Speakers will explore ways of representing and understanding images, looking at how an artist or scientist turns imagined and physical images into visual form. Taking examples from biology, music, geometry and art, they will ask what these images have to say about facets of life in worlds different from our own.
Diane Kirkpatrick, professor of art history and interim director of the Institute for the Humanities, adds that the symposium also will explore the relationship between mental and physical reality. "Sometimes the mental reality supersedes the physical one or helps us better understand it, and I suspect sometimes it allows us to comprehend or experience more fully the continuum that stretches between the two." Kirkpatrick will moderate the symposium.
10 a.m.-12:30 p.m.:
Stephen Easter (biology), "The Representation and Analysis of Images in the Brain." Easter will examine the way the brain organizes and analyzes visual information, noting a number of studies that clarify the human brain's methods for processing images.

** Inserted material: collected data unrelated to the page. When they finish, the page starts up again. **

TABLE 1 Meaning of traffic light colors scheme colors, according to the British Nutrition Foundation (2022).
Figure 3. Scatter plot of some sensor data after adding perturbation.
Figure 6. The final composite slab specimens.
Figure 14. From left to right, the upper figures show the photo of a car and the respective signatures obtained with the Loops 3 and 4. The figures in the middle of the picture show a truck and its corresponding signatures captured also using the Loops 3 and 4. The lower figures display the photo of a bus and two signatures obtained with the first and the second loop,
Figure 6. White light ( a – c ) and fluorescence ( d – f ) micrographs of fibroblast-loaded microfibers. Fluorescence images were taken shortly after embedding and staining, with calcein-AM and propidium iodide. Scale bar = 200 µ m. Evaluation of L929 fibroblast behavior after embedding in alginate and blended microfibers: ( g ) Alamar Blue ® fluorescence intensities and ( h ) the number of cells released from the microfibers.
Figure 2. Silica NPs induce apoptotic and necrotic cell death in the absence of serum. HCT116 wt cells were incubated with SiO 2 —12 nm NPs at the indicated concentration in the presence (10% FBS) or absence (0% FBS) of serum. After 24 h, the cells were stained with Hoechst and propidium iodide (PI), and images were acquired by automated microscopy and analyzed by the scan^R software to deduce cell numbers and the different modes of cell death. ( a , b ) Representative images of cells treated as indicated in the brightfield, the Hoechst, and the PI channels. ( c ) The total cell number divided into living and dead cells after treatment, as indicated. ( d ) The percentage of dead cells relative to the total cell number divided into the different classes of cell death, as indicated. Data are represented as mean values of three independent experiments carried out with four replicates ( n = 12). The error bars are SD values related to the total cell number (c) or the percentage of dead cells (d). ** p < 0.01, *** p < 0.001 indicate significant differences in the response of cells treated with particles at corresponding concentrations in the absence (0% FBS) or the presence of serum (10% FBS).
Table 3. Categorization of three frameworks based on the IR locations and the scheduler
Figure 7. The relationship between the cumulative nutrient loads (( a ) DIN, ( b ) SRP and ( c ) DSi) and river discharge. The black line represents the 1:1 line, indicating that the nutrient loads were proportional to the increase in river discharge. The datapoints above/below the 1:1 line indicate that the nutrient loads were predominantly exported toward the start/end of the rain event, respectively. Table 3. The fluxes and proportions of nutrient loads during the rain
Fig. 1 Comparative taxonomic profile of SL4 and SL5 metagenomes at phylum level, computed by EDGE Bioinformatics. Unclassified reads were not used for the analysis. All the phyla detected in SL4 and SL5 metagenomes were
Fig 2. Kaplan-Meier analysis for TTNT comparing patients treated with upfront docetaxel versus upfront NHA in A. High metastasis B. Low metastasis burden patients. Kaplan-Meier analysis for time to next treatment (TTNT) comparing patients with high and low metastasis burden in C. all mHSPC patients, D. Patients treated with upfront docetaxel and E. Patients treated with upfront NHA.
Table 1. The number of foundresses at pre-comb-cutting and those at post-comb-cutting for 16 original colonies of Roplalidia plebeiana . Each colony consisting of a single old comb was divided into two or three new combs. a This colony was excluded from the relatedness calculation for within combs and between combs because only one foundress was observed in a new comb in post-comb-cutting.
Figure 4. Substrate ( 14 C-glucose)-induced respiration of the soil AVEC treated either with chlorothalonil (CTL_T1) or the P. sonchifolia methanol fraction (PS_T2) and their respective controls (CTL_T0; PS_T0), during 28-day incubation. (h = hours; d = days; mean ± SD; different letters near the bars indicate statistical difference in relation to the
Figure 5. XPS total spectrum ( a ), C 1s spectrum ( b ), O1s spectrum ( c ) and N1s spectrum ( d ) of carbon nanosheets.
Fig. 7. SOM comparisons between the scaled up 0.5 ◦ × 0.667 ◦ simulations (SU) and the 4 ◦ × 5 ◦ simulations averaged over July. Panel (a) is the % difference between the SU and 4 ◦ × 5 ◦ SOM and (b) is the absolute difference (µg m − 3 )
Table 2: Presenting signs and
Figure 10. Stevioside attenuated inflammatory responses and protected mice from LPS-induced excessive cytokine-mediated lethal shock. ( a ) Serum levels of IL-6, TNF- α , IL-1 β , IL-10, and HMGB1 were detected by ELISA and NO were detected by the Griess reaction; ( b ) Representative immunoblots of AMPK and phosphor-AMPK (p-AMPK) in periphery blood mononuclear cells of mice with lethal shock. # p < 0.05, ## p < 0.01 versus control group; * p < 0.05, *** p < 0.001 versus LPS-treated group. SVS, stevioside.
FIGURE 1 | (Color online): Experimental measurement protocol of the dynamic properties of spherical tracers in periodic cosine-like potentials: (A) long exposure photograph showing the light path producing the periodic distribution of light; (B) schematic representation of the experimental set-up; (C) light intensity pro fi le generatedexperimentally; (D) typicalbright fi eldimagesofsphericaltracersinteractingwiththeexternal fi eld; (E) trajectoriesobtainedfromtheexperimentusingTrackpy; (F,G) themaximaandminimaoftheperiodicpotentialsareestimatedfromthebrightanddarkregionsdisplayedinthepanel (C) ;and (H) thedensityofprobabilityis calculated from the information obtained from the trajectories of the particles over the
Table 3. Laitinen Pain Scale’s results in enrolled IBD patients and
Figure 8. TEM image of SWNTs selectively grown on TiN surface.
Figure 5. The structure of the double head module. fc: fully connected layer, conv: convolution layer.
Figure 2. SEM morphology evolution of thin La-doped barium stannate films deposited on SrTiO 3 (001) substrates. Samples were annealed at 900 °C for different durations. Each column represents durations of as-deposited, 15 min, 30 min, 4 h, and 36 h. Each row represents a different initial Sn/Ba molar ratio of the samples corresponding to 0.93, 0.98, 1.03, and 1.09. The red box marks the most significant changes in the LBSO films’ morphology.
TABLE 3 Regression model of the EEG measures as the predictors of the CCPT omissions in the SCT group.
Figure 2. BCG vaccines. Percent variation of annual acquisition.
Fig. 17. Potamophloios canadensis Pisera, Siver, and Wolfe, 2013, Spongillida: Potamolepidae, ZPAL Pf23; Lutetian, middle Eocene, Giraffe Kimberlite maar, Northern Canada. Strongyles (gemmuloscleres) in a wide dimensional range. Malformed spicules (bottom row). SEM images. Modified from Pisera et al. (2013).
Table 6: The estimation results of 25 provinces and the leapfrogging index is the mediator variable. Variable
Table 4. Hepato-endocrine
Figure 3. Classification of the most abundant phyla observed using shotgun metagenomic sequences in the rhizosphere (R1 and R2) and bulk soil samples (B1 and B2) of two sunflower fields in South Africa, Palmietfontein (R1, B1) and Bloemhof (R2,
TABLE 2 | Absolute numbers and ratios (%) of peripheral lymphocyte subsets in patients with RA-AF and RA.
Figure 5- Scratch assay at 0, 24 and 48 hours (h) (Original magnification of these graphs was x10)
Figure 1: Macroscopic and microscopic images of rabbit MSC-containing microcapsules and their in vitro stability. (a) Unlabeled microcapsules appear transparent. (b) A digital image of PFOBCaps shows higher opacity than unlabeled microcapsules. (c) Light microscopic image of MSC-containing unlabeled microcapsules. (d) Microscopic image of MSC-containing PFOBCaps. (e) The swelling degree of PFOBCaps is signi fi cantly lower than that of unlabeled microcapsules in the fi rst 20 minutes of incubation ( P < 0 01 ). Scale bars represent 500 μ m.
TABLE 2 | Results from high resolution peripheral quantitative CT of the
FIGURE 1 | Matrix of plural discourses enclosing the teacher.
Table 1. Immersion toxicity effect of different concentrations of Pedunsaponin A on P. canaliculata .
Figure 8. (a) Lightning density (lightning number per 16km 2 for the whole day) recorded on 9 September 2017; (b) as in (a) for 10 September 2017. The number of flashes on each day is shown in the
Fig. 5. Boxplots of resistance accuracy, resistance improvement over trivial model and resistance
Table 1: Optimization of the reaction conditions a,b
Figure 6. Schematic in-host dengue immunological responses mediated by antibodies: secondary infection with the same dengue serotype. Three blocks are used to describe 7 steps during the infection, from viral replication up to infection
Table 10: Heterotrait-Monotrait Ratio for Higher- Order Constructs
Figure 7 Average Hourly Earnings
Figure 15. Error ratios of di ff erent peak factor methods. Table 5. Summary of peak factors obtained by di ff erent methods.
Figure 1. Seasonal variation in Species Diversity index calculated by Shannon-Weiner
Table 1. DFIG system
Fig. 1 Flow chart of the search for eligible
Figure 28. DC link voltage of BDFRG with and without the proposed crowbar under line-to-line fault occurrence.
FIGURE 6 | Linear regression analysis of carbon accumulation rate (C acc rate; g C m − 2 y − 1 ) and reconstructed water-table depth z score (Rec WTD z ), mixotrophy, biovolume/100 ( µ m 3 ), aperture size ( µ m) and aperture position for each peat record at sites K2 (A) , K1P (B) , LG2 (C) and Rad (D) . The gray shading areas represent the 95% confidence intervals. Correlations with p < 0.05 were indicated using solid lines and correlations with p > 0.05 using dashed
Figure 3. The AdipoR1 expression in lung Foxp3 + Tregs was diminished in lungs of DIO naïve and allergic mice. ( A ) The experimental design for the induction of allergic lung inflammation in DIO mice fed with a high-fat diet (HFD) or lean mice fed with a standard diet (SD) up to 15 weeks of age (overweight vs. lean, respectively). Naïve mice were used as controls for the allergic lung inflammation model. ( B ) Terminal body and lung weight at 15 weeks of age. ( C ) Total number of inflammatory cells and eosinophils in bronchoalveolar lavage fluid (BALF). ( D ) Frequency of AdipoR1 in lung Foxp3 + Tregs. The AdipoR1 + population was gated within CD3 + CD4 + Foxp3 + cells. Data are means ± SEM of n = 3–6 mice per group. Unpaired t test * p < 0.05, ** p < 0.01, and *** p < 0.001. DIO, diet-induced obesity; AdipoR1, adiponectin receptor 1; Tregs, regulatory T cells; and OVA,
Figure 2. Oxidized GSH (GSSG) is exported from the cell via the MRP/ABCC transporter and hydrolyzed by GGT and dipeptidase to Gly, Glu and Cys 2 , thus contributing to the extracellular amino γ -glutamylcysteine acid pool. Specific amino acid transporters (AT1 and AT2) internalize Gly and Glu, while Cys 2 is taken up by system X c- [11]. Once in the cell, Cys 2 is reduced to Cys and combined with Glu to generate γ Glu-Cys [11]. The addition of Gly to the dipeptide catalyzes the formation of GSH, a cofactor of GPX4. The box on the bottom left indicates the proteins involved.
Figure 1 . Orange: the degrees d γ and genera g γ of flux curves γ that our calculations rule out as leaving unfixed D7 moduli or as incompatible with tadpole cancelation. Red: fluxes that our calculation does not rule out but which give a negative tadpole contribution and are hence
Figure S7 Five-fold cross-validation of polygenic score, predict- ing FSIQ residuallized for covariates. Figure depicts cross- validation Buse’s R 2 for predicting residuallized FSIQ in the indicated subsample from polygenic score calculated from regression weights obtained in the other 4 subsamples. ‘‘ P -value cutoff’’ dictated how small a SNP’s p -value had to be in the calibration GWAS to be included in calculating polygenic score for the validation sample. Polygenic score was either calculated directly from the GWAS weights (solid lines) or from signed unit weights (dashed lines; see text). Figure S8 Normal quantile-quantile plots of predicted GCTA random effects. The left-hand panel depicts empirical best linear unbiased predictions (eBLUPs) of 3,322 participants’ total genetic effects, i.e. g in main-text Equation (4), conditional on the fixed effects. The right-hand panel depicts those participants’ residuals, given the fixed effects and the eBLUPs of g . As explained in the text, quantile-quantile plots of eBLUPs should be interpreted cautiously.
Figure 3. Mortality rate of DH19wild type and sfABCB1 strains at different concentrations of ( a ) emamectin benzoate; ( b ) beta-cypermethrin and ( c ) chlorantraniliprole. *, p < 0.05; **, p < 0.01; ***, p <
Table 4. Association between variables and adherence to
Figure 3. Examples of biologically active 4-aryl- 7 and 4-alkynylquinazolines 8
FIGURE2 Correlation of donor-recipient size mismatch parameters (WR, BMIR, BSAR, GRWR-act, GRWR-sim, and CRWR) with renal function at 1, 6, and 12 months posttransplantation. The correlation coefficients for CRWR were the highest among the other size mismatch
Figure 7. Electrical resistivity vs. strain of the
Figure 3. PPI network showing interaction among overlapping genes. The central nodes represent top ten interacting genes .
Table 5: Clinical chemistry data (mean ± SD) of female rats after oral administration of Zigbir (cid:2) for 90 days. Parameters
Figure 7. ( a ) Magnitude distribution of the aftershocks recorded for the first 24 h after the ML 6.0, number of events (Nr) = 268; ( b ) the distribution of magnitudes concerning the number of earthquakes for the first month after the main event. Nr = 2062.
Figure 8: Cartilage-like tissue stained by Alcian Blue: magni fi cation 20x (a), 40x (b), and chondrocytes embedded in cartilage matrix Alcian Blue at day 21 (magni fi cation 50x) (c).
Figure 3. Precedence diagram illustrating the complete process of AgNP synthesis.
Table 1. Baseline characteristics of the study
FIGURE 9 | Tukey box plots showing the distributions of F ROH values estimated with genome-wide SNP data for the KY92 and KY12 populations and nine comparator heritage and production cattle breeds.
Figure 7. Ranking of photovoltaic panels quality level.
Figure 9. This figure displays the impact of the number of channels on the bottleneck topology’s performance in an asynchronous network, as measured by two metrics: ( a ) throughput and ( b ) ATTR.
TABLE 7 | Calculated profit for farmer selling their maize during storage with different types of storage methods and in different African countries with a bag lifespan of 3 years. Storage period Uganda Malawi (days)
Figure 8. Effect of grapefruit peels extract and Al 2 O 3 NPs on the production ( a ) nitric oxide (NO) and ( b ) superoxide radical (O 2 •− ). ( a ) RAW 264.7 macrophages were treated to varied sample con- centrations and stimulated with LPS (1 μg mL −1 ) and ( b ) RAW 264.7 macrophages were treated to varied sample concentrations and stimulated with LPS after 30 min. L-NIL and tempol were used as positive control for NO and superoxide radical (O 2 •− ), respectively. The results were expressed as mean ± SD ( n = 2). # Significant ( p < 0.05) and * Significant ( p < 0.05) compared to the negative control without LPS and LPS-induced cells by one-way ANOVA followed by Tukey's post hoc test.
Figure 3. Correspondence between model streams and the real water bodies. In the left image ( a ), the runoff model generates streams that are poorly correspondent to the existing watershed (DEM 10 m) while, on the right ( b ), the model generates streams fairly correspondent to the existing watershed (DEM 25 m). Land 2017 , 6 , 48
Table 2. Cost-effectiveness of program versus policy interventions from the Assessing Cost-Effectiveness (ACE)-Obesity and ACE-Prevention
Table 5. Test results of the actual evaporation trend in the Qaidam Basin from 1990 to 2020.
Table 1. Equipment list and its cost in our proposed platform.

Andrew Mead (Institute Fellow, music), "Bodily Hearing: Physiological Metaphors and Musical Understanding." Mead will discuss the ways human physiology contributes to our language and thinking about music. He observes that the advent of electronic transmission, recording and production of music has blurred certain universals about the experience of hearing music.
Philip Hanlon (mathematics), "Why Does Geometry Have to Be So Mathematical?" Hanlon describes how geometry can be used to describe visual phenomena in abstract mathematical terms. He suggests that there are important reasons to formalize and abstract visual reasoning, in particular the need to use geometric intuition in spaces that have no visual representation.
Marion (Mame) Jackson (art history, Wayne State University), "Where `Sleeps' Are a Measure of Miles---Concepts of Space and Time in Inuit Art." Jackson will talk about the relationship between drawn images and patterns of thinking in Inuit art, using drawings and maps that illustrate Inuit understanding of the land and humankind's place in it.
4 p.m.: Concluding panel discussion.